To date, the push to hire has resulted in three applications; while recruitment has been ongoing for some time, rollout of the enhanced benefits and aggressive recruitment efforts are just a few weeks old, as of March 1.
Minutes from the Feb. 27 Boothbay Harbor selectmen’s meeting state Snyder has signed up to attend a law enforcement job fair in Auburn in April, LCSO is helping recruitment efforts via a press release, and union contract negotiations were to begin the week of Feb. 27 with all bargaining units.
While concerned about having new officers onboarded and trained before the start of tourist season, Snyder remains optimistic the department will fill jobs and infuse the department with fresh energy and enthusiasm. “I’m excited by the opportunity to create my own team,” he said.
Snyder is also hopeful he can someday add a search and rescue K-9 to the department.

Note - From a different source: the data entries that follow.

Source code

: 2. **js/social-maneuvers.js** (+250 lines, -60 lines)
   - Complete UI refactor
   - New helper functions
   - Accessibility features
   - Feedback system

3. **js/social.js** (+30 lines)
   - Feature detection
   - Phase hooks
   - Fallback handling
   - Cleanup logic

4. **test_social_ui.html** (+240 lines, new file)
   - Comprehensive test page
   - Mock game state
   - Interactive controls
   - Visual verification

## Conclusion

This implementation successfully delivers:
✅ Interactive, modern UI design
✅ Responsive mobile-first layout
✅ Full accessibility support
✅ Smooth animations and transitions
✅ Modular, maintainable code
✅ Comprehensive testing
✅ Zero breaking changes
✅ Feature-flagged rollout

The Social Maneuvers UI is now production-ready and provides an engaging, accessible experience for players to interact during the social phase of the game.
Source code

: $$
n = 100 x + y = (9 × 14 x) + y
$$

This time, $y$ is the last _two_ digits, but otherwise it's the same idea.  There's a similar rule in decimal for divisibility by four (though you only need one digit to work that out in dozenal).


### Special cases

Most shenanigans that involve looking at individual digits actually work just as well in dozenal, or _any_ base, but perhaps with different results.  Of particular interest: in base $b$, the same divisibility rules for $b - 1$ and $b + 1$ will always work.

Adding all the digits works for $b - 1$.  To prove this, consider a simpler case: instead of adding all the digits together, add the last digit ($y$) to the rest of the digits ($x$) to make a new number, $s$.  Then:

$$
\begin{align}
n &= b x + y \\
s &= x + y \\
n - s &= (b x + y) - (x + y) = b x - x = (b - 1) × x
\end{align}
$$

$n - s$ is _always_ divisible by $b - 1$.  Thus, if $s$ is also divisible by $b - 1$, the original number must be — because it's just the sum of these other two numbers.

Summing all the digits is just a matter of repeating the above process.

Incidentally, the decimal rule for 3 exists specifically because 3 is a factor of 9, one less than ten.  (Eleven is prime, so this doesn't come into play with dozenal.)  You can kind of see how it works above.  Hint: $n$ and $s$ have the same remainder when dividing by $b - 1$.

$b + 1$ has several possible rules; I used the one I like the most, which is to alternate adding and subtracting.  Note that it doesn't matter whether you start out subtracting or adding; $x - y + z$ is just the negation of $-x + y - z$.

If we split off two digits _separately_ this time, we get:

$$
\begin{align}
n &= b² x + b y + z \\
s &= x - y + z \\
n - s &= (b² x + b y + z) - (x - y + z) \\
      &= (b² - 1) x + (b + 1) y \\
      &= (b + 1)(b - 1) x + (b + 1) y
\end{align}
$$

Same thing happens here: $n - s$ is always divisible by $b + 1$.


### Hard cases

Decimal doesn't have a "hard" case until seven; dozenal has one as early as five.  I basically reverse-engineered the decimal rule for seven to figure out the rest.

Snyder has experience with K-9 units. His Springer Spaniel, Lucas, is a retired bomb-sniffing dog Snyder brought home from Afghanistan. “Right now, it’s not cost-effective,” he said.
“This is my community, too,” Snyder said. He, wife Jessica and their four dogs live in East Boothbay. His ideal day in Boothbay involves running or biking the peninsula, taking his dogs for a swim, and eating at restaurants. He has run the Beach to Beacon 10k twice and, when medically cleared, will resume triathlon training. “Pats, Bruins, Celtics, Red Sox,” he drilled when asked about sports allegiances.
“Serving the public is what I want to do, and in the way I can serve here.”